King Gojong’s historic sites reconstructed
It marks the 120th anniversary of the flight of King Gojong (1852-1919) to the Russian legation amid increasing threats from the Japanese.
The event is considered shameful by many Koreans, and Gojong himself, who was the last ruler of the Joseon Dynasty (1392-1910), is often remembered as an incompetent ruler who watched as Joseon fell and Japanese colonization began on his watch.
But in line with recent attempts to reevaluate Gojong, the Cultural Heritage Administration (CHA) announced recently that they will reconstruct part of the so-called King’s Road, or the path Gojong walked to refuge, as well as the Russian legation building itself.
According to the CHA, a map of the Jeongdong area, created by the U.S. legation during the short-lived Daehan Empire period (1897-1910), shows the “King’s Road” between the Habib House, or the old residence of the U.S. Ambassador to Korea, and Seonwonjeon, the structure that once kept royal portraits.
The map shows that the 113-meter path begins at the current headquarters of the Korean Salvation Army and ends at the Russian legation, of which only a tower remains today.

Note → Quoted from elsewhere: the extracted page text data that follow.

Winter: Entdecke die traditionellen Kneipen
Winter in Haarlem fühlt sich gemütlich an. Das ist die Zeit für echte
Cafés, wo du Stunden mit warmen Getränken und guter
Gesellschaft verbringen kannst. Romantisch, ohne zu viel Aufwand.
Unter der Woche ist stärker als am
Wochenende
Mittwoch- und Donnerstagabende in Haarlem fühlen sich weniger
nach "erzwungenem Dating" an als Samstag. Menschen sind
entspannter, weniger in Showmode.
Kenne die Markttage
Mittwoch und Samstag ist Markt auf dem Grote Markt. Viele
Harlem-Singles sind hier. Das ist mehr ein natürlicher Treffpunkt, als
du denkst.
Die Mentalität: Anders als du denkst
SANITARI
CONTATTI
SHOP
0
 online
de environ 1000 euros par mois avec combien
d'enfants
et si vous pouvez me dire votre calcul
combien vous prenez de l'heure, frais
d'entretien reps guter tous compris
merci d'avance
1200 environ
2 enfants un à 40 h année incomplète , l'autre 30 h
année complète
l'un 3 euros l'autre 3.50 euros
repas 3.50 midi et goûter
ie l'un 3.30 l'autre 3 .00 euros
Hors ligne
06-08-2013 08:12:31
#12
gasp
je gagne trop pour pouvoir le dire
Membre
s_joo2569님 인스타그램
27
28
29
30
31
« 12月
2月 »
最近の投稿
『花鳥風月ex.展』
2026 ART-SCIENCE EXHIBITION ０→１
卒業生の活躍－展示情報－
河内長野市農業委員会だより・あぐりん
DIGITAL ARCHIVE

As Gojong actually fled from Gyeongbok Palace to the Russian legation, the King’s Road is only part of the journey.
King’s Road is currently within the Habib House complex and has therefore been off-limits to the public. After the CHA’s reconstruction, however, it will be accessible to all.
“[The reconstruction] will begin in September and end late next year,” the CHA said in a press release on July 20. About 2.5 billion won ($2.2 million) has been allocated for the project.

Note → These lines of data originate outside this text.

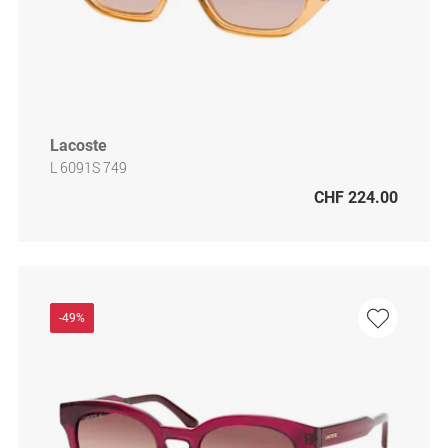
Lacoste
L 6091S 749
CHF 224.00
-49%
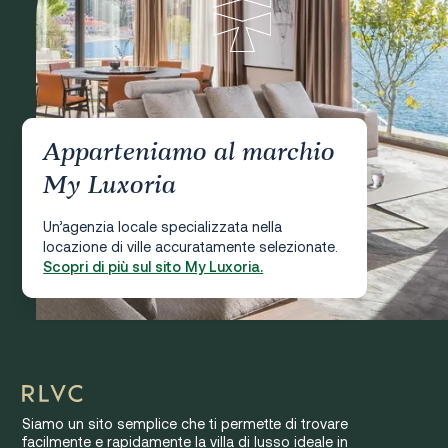
Apparteniamo al marchio
My Luxoria
Un’agenzia locale specializzata nella
locazione di ville accuratamente selezionate.
Scopri di più sul sito My Luxoria.
Siamo un sito semplice che ti permette di trovare
facilmente e rapidamente la villa di lusso ideale in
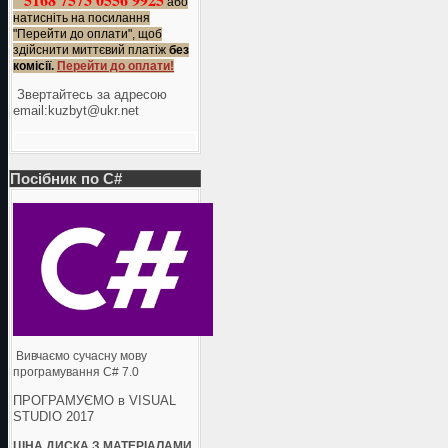
або
натисніть на посилання
"Перейти до оплати", щоб
здійснити миттєвий платіж
без
комісії.
Перейти до оплати!
Звертайтесь за адресою
еmail:kuzbyt@ukr.net
Посібник по C#
Вивчаємо сучасну мову
програмування C# 7.0
ПРОГРАМУЄМО в VISUAL
STUDIO 2017
ЦІНА ДИСКА З МАТЕРІАЛАМИ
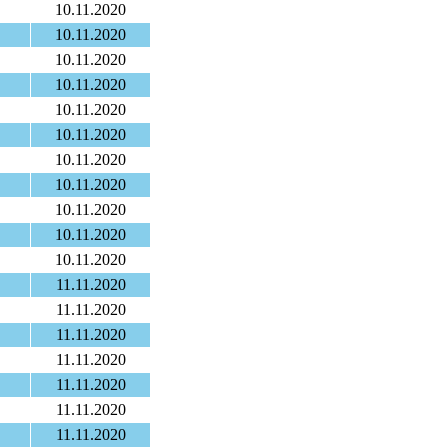
10.11.2020
10.11.2020
10.11.2020
10.11.2020
10.11.2020
10.11.2020
10.11.2020
10.11.2020
10.11.2020
10.11.2020
10.11.2020
11.11.2020
11.11.2020
11.11.2020
11.11.2020
11.11.2020
11.11.2020
11.11.2020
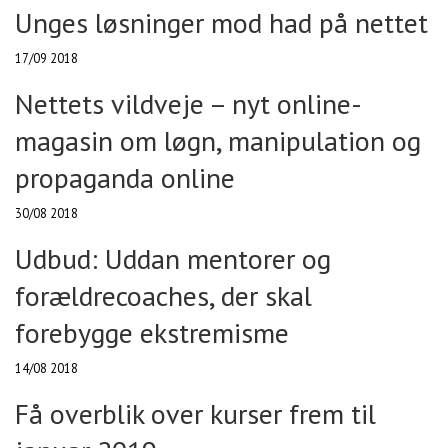
Unges løsninger mod had på nettet
17/09 2018
Nettets vildveje – nyt online-
magasin om løgn, manipulation og
propaganda online
30/08 2018
Udbud: Uddan mentorer og
forældrecoaches, der skal
forebygge ekstremisme
14/08 2018
Få overblik over kurser frem til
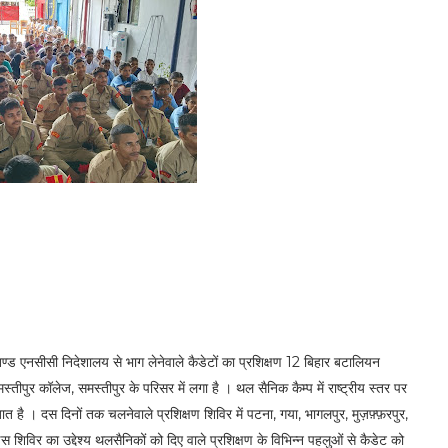
खण्ड एनसीसी निदेशालय से भाग लेनेवाले कैडेटों का प्रशिक्षण 12 बिहार बटालियन
स्तीपुर कॉलेज, समस्तीपुर के परिसर में लगा है । थल सैनिक कैम्प में राष्ट्रीय स्तर पर
त है । दस दिनों तक चलनेवाले प्रशिक्षण शिविर में पटना, गया, भागलपुर, मुज़फ़्फ़रपुर,
 शिविर का उद्देश्य थलसैनिकों को दिए वाले प्रशिक्षण के विभिन्न पहलुओं से कैडेट को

The CHA will also reconstruct Seonwonjeon, which consisted of several structures and was originally situated inside the palace grounds. (Korean palaces today are usually much smaller than their original sizes, as the Japanese colonial government downsized them in an attempt to undermine royal authority.) In 2003, an archaeological excavation found that the original site of Seonwonjeon was actually on U.S. property. The Korean government managed to regain the ownership of the plot in 2011, in exchange for a plot within Yongsan Garrison located in the Yongsan District. It was this deal that made the recreation of Seonwonjeon possible.
Gojong constructed Seonwonjeon before the establishment of the Korean Empire. Also known as the Daehan Empire, the period refers to the final years of the Joseon Dynasty during which the state transformed into an empire in an attempt to stave off increasing Japanese encroachment.
Seonwonjeon burned down in 1900, and while it was reconstructed in the current site shortly afterwards, the Japanese demolished it a year after Gojong died.
Along with the announcement of the reconstruction of the King’s Road and Seonwonjeon, the CHA also said it will restore the Russian Legation building where King Gojong stayed for a year.
Set on high ground overlooking the city, the legation complex was constructed in 1895 by Russian architect Afanasij Ivanovich Seredin Sabatin. Historians say it was one of the most conspicuous buildings in the city.
The castle-like, Renaissance-style building, however, was mostly destroyed in the Korean War (1950-53), with only a three-story tower remaining today. It wasn’t until the 1970s that the Korean government designated the structure as a cultural property (Historic Site No. 253) and had it repaired.
The restoration will begin next year and finish in 2021, the CHA said.
Gojong’s fleeing to the Russian legation “is what led to the declaration of the Daehan Empire,” said Kim Mun-sik, history professor of Dankook University says. “Although Japanese colonization began not long after, we still must appreciate Gojong’s diplomatic attempts to keep Joseon an independent state.”
It was in the Russian legation that Gojong replaced the pro-Japanese government with a pro-Russian government; dispatched envoys to Western powers; and planned for a modern, independent Korean state.
“Present-day Korea succeeds the Daehan Empire, which was a modern state,” said historian Lee Tae-jin, an emeritus professor at Seoul National University and former president of the National Institute of Korean History. “Although it’s belated, the restoration of the heritage sites in the Jeongdong area relevant to the modern history of Korea is very meaningful.”